> Article

I was on my way home from work last night and I needed to stop at the ATM at my bank, to deposit enough cash to cover my car insurance, because it’s nice to have a car, insurance and a driver’s license. Wait a second. I have questions…

Yeah, I probably have explanations and tangents, too. Let’s explore and discuss.

1. Why does shit always seem to happen on my way home from work? It’s usually late at night and I just want to go home and go to bed, because I have to be up bright and early in the morning. You can forget that bright eyed and bushytailed bullshit. It’s a simple thing, right? Get in the car, drive home and go to bed. Any imbecile can accomplish that, right? Apparently, not this one. Shit always has to happen on my way home. Even tonight couldn’t be a normal night. What I thought was going to be a drunk driving checkpoint, turned out to be a downed power line. There were a hell of a lot of cops, though; you’d have thought it was a fucking donut convention, but putting sugar on shit don’t make it a donut, as my daddy used to say.

2. One of the things that I love about my bank is that their ATMs not only accept cash, but they count it and it is credited to your account, immediately and as a bonus, I don’t have to go inside or deal with an actual human being (that always tries to sell me shit I don’t need), which is fine by me, because I hate most human beings. I’ll bet you never would have guessed that. Another thing that I love about my bank is that they send me a daily reminder of just how poor I am. That’s pretty awesome. One of the things that I hate about my bank is that they confuse the hell out of me. I don’t know why, but I have like four zillion accounts. There’s primary checking, reserve checking, growth, and savings. Okay, maybe not exactly four zillion, but you get the picture. I just need two; checking and savings. The lady that explained this to me had the most unintelligible accent that I’ve ever heard and was so confusing, I asked her if she could put me on the phone to Chip, in Bangalore, because I thought he might do a better job of walking me through their Byzantine banking arrangements. She looked at me blankly; most people do. My level of sarcasm is so advanced, mortals think I’m stupid. Another thing that I hate about my bank is that the ATMs do not give out lollipops. That shit’s not right.

Okay, I think we’re good, for now. I’ll get to the forest part, in a minute. I need to scroll back, just to see what the hell I was ranting on about, anyway. Hold on for just a sec and I’ll sum things up for you.

I was on my way home from work and stopped at the ATM, to deposit money. Wow, look how far we made it into the story before I made you read all of that other shit. My bad. Look, it’s 4:00am, I’m still awake and I’ve had a lottle bit of whiskey. A lottle. It’s like a little, but a lot.

> Given records
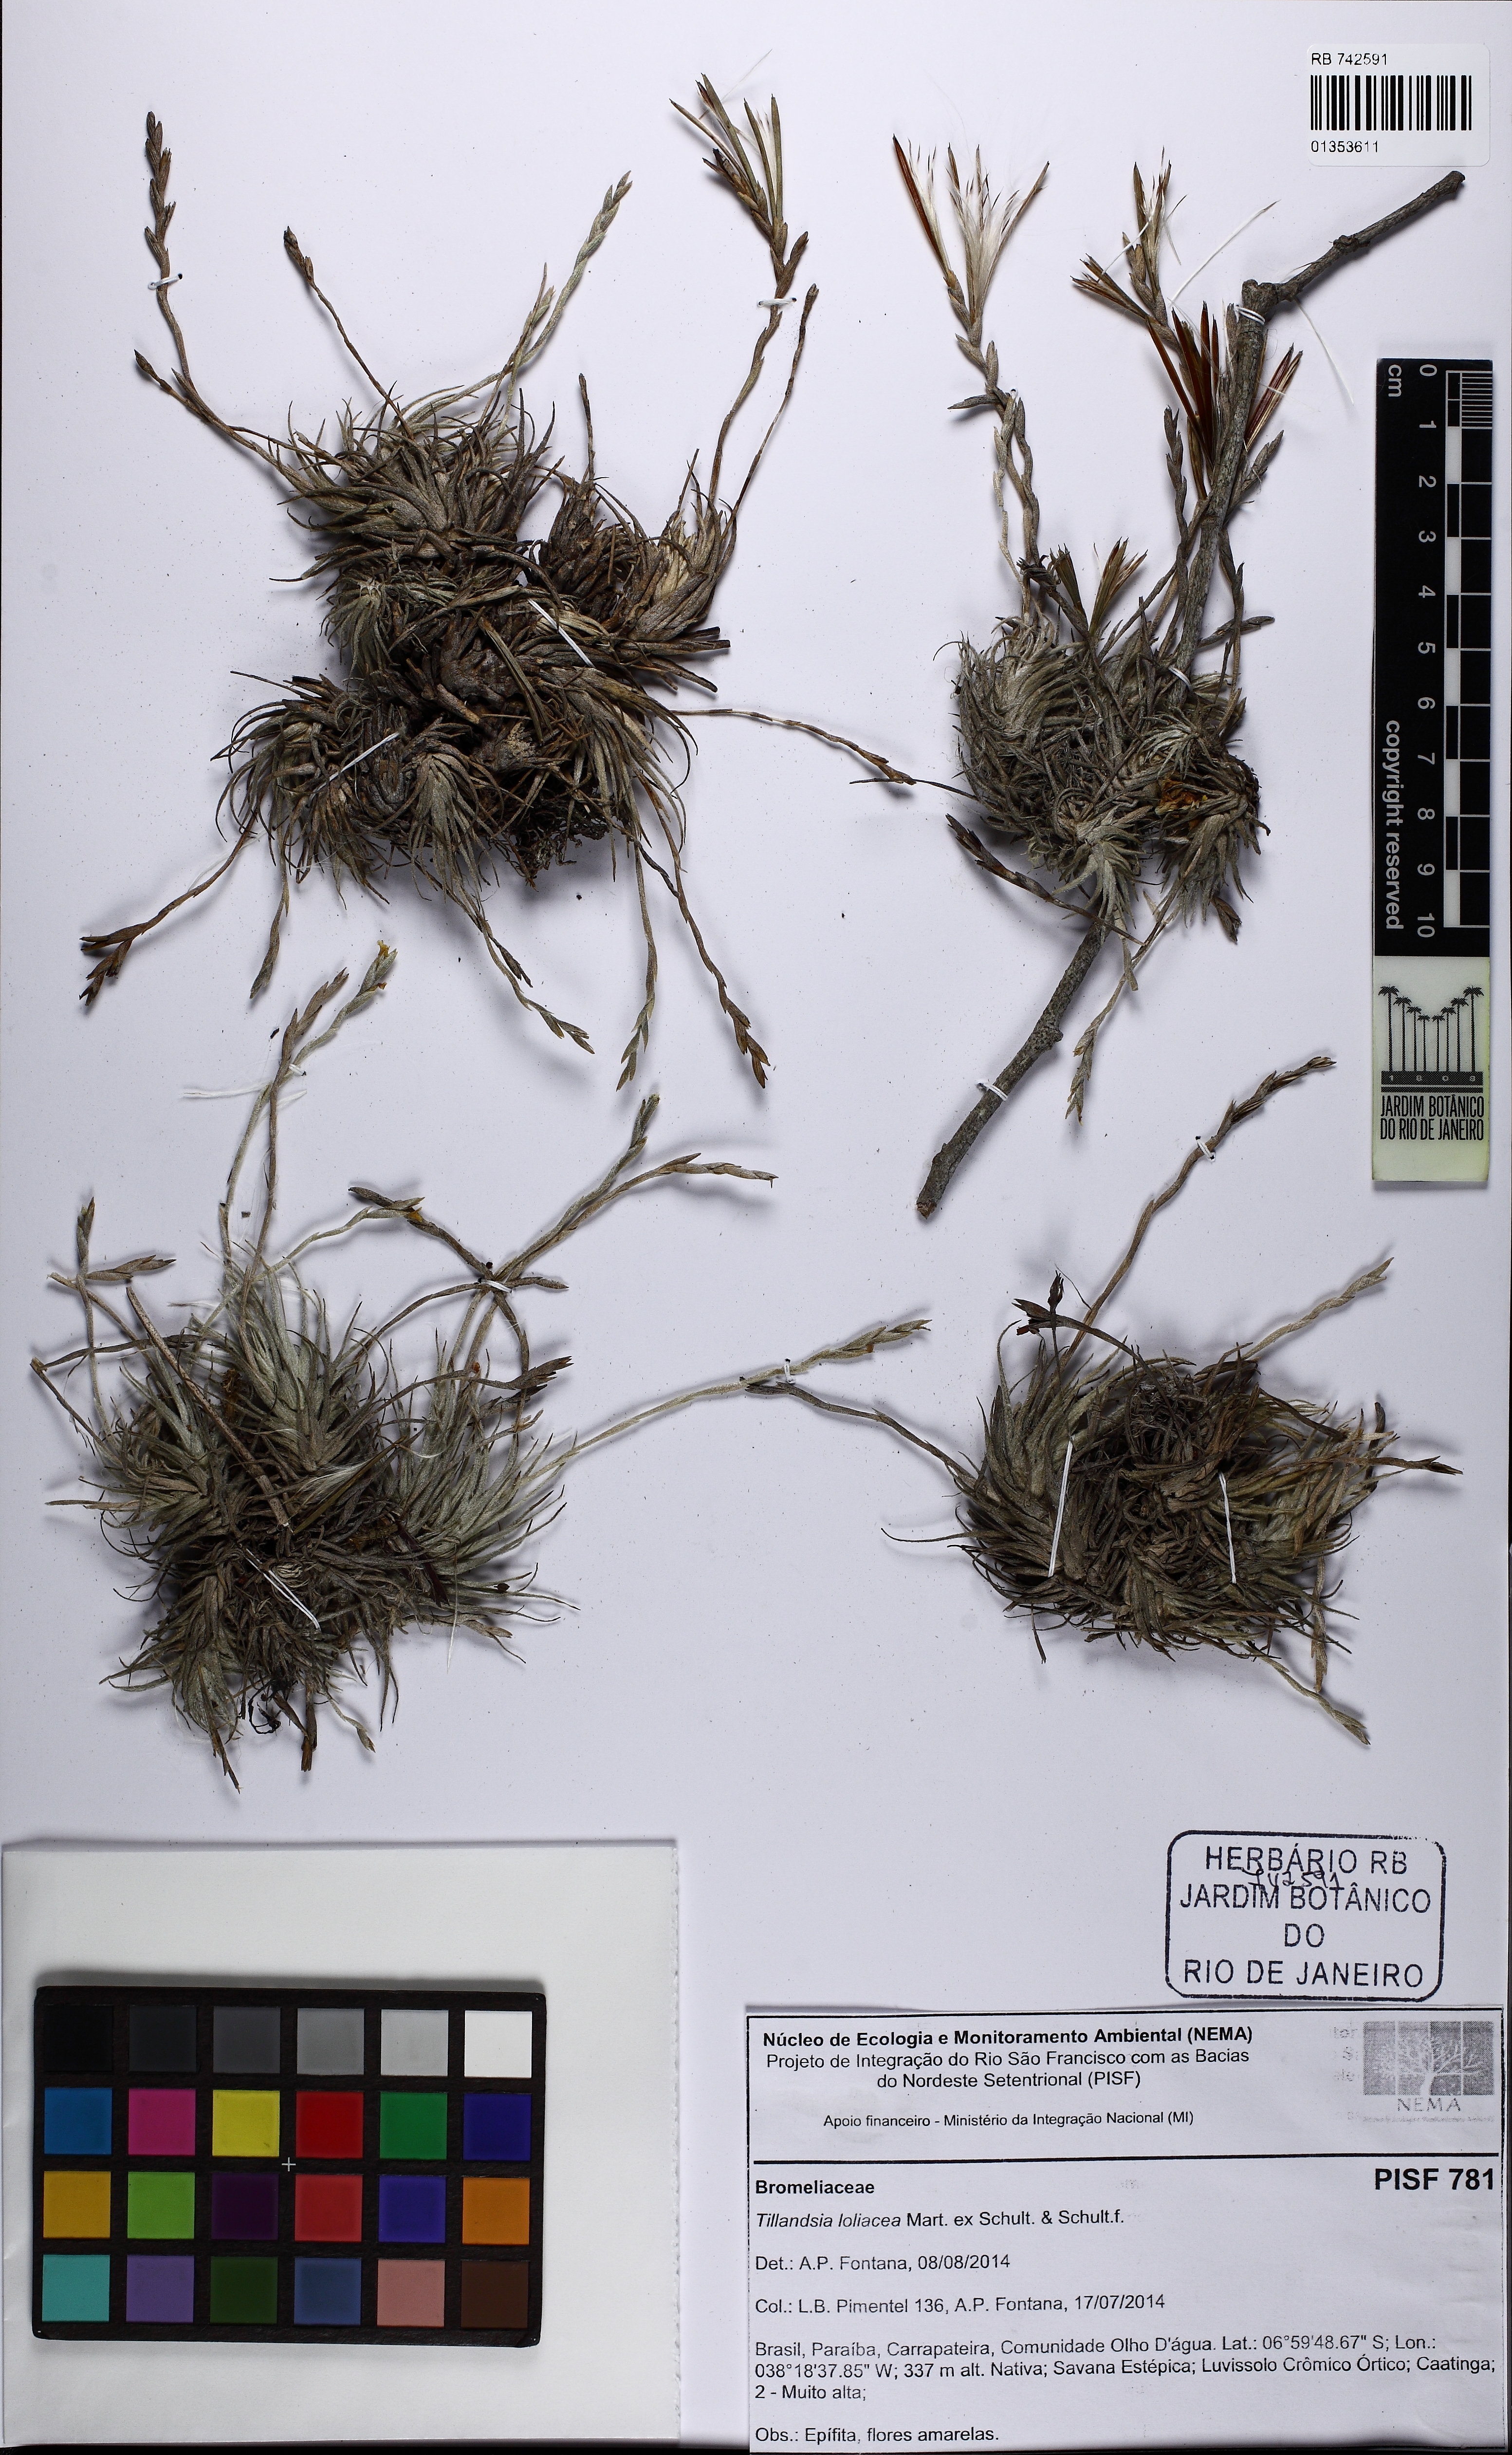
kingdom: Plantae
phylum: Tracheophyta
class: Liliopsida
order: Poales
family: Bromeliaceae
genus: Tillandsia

> Stated exercise A
Reproduce the ATM post from "Okay, I think" to "little, but a lot.".
> Stated exercise B
Extend the ATM post past its final sentence.
The listing is unrelated to the ATM post.

> Final result A
Okay, I think we’re good, for now. I’ll get to the forest part, in a minute. I need to scroll back, just to see what the hell I was ranting on about, anyway. Hold on for just a sec and I’ll sum things up for you.

I was on my way home from work and stopped at the ATM, to deposit money. Wow, look how far we made it into the story before I made you read all of that other shit. My bad. Look, it’s 4:00am, I’m still awake and I’ve had a lottle bit of whiskey. A lottle. It’s like a little, but a lot.

> Final result B
I pulled up to the ATM, like I have a hundred times before. I lean awkwardly over my door and fumble my card into the machine, sliding it in, just like always. Score two, for me. Hooray! Now, I just need to put in my PIN. Simple stuff, right? Nope. I can barely reach the keypad, but I figure that I can reach over just a little bit more and so my hand slips and I input the wrong number. No big deal, the ATM likes me; it gives me a second chance and this time I won’t be so lazy. I open the car door a little bit and I lean out a little bit more and it’s still not enough, so I stretch just a little bit more and I, well, I fell out of the fucking car. Okay, I didn’t really fall out of the car, but I could totally see it happening and I’m truly amazed that it didn’t. Plus, it would have been spectacular!

I managed to enter the correct PIN (batting .750, baby!), pressed all of the right buttons on the screen, but then my hand slipped again and I selected the wrong account. I had to cancel the transaction. The machine spat out a receipt. Why it gave me a receipt for a cancelled transaction, I guess I’ll never know.

That’s tree #1.

Time to start the whole process over and try to explain a little more. My car is a Saturn SC2; it sits very, very low to the ground. The bucket seats in the damn thing are so fucking low, my ass drags along the pavement. Don’t laugh, that’s how I brake. Kind of like a modern Fred Flintstone, but maybe not quite as cool, as he is. I can’t get out of the car, because I parked too close to the damn machine, and I can’t really open my door, all that much. I could have moved the car; that thought just occurred to me, but it didn’t last night. Look, I was tired. I use a lot of energy trying to appear to be too busy to deal with your petty ass. Being elitist and snotty wears a body. Who has time to fucking think, anyway? That shit’s overrated, if you ask me.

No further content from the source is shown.